LID. In Beyonce’s world, it probably stands for Lovely Irresistible Denim. But in our world, it stands for Low Impact Development. It was the subject of an all-day seminar I co-presented in Florida last week with a college professor of mine. And no, it’s not just for the single ladies…
I was in the first class that then-Professor Don Carpenter taught at Lawrence Tech in Southfield, MI. Hydraulic Engineering. Don was a doctorate student at that big university up the road (the one that loves Wolverines – the animal, not the mutant) and we were a little leery of having a new prof teach a senior level course. I look back on it and laugh, because now-Doctor Don Carpenter has quite the impressive resume of accomplishments – Founder and Director of the Great Lakes Stormwater Management Institute, extensive research on bioretention and green roofs, significant contributor to the Michigan LID Manual, and presenter at many national conferences.
So when he asked me to join him in presenting a LID seminar, I of course said absolutely! I mean, who wouldn’t want the opportunity to show their college professor they really were paying attention all those years ago! Maybe it was the case studies I had from some Florida LID projects. Or maybe he felt he needed a Gator to help increase attendance…at any rate, I was glad he asked.
Low Impact Development is a design methodology to managing stormwater runoff using a more naturalized approach. Using more of what we call “green” systems (that promote infiltration, evapotranspiration, and reuse) and less of what we call “grey” systems (that put the water in a pipe and fire it downstream at a high volume and velocity.)

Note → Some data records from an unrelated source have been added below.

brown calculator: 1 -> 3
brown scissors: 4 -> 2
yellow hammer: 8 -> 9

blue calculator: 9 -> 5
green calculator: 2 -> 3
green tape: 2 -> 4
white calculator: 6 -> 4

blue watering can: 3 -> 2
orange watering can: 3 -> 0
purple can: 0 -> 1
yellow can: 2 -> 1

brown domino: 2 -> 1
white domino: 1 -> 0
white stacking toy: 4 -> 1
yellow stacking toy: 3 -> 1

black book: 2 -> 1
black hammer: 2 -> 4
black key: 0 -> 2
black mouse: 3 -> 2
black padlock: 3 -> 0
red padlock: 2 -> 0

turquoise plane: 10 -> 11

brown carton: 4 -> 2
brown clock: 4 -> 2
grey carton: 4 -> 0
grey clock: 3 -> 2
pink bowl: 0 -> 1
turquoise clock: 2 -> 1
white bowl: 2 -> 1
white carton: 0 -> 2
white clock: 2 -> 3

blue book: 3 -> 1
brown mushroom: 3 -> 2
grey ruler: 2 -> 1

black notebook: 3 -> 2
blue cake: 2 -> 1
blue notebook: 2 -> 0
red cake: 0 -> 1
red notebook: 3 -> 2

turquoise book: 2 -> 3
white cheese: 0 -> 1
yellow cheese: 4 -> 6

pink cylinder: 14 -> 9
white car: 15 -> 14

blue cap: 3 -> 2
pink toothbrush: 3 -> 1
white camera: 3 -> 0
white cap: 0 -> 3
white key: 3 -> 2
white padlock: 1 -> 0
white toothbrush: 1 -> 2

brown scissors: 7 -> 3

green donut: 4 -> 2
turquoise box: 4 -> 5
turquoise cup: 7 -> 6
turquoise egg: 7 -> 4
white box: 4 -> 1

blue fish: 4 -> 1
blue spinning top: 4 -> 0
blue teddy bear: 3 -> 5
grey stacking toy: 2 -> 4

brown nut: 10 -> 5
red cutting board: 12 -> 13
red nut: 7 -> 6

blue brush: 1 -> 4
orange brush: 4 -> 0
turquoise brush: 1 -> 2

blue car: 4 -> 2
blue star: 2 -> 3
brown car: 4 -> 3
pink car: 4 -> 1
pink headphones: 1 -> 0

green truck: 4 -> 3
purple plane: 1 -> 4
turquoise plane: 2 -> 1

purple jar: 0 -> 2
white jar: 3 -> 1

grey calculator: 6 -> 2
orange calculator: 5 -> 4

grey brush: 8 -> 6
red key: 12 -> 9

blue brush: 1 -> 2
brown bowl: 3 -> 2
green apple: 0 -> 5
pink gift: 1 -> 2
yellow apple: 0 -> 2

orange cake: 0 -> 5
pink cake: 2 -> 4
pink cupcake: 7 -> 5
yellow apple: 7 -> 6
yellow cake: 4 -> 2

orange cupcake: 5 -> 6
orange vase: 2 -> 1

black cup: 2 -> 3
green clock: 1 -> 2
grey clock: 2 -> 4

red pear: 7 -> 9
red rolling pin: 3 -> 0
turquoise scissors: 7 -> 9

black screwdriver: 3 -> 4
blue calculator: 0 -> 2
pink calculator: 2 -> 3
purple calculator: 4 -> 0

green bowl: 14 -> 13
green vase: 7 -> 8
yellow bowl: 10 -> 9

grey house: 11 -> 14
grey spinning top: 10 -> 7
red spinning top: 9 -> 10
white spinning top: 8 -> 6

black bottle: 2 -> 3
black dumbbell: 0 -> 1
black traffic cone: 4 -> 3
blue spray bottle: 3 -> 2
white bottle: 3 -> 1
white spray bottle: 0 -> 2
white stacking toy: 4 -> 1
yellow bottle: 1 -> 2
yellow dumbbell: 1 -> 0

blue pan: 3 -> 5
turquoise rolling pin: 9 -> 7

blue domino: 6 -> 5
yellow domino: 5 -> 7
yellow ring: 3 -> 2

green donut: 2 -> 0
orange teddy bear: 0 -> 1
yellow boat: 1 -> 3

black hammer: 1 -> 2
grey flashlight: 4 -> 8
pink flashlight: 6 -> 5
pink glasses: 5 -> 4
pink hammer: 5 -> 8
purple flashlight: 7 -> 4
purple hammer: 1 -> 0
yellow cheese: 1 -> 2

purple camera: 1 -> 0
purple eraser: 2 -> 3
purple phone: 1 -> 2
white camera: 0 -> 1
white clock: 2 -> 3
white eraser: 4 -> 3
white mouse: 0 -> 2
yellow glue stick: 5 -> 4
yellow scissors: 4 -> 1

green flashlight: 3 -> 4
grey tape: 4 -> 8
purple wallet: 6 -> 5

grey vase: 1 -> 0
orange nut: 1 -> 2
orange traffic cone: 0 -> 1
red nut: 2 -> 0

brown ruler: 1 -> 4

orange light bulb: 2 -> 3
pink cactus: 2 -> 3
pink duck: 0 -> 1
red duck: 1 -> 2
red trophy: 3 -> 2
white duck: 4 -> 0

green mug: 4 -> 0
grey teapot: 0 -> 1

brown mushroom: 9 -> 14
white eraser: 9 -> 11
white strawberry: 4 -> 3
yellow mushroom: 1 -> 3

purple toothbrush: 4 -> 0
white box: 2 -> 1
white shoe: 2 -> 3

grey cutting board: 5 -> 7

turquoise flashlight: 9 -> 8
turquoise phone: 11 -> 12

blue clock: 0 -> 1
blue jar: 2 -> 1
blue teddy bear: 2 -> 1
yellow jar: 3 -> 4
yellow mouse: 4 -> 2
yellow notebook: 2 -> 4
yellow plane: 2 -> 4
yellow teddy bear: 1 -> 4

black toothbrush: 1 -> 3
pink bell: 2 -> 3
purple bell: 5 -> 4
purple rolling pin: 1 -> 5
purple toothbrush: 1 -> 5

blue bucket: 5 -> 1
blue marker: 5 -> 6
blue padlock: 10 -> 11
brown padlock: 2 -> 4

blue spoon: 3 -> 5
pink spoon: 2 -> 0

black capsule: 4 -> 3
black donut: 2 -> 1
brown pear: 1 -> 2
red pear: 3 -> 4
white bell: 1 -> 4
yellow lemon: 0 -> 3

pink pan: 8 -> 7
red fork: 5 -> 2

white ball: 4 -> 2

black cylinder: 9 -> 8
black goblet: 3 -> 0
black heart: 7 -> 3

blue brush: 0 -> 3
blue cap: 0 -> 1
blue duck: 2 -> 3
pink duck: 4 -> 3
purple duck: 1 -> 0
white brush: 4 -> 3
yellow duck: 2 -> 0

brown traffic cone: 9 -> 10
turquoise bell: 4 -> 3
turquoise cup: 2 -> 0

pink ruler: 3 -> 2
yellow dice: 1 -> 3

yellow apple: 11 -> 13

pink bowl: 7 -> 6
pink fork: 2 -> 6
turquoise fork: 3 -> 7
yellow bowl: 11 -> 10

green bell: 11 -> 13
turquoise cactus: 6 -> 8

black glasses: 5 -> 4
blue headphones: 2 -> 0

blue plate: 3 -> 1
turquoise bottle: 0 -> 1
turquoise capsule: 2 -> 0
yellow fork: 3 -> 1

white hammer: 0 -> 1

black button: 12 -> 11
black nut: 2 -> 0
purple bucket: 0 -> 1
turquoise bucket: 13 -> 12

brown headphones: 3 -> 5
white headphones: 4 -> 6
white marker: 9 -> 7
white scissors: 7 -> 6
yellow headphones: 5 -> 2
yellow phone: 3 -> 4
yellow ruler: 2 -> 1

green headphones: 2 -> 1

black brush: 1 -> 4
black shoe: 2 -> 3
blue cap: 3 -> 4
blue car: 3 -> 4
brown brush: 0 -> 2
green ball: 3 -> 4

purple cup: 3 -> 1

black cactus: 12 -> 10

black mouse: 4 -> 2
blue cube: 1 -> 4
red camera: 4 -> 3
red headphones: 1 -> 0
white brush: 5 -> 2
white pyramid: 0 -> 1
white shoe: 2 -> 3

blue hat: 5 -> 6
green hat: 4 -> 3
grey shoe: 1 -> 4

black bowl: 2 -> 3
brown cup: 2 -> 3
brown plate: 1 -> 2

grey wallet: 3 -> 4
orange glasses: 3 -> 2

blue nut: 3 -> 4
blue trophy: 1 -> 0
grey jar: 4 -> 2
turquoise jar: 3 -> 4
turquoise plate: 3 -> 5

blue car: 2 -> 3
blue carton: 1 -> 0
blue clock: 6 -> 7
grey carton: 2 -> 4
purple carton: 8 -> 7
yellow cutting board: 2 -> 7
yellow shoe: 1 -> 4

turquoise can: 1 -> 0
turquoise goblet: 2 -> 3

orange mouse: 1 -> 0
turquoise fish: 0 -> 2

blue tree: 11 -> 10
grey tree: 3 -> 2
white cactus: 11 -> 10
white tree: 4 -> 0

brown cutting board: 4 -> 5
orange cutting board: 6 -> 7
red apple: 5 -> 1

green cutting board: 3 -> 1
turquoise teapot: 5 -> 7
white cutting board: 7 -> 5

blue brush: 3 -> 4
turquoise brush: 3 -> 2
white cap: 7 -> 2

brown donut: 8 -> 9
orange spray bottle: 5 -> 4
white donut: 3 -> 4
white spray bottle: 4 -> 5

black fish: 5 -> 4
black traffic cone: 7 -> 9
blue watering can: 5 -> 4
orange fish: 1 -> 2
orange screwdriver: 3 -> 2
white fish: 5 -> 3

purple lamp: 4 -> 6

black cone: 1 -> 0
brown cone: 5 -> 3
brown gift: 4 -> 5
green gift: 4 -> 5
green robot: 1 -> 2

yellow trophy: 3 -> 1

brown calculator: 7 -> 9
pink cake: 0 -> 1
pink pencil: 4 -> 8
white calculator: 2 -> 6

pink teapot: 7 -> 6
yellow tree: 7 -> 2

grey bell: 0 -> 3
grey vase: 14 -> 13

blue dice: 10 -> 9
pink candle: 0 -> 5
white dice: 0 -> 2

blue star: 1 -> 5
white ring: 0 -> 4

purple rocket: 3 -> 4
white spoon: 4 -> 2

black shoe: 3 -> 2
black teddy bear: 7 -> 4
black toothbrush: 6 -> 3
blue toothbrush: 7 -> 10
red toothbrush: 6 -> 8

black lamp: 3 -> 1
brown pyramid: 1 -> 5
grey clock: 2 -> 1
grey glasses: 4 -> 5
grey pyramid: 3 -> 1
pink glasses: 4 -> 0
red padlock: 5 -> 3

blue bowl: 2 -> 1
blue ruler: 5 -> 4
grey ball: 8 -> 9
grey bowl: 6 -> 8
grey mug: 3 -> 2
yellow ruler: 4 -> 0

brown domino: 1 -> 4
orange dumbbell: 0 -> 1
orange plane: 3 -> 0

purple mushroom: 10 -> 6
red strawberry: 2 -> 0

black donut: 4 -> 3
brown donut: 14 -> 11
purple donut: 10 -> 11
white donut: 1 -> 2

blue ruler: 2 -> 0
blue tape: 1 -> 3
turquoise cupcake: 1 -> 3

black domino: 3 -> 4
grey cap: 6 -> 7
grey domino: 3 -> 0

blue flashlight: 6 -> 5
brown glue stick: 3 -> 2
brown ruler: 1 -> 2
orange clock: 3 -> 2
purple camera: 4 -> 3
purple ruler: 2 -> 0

Our audience consisted of architects, landscape architects, and engineers. Which meant trying to give a broad enough overview of topics that they could all understand, while also doing some deep dives into subjects important to each of them. It was a lot of information in 7 hours, especially since some of the topics could be their own 7-hour seminar!
One area I focused on was the Cost of LID. There are a lot of misconceptions that more sustainable stormwater management means higher costs. Studies have largely proven the opposite is true, like this one where total capital cost savings ranged from 15% to 80%. Using LID, from both an initial capital cost and ongoing maintenance cost standpoint, is MORE economical that conventional systems.
Let’s think about it:
- - Less pavement, curb, and concrete pipes (replaced by bioswales and porous pavements)
- - Reduced detention basin and smaller pipe sizes (from infiltration, green roofs, and cisterns)
- - Less site prep, grading, and fill material (from having a more compact site with more natural areas)
- - Reduced landscape materials (by preserving existing trees and vegetated areas)
On top of the capital and maintenance savings are some additional benefits that have been difficult to quantify, but only add to the worth of using LID. These include increased land values and sale prices, increased aesthetics, improved livability, additional recreation opportunities, and most importantly a cleaner environment. Most developers are selling residential lots faster when they have implemented LID on their project.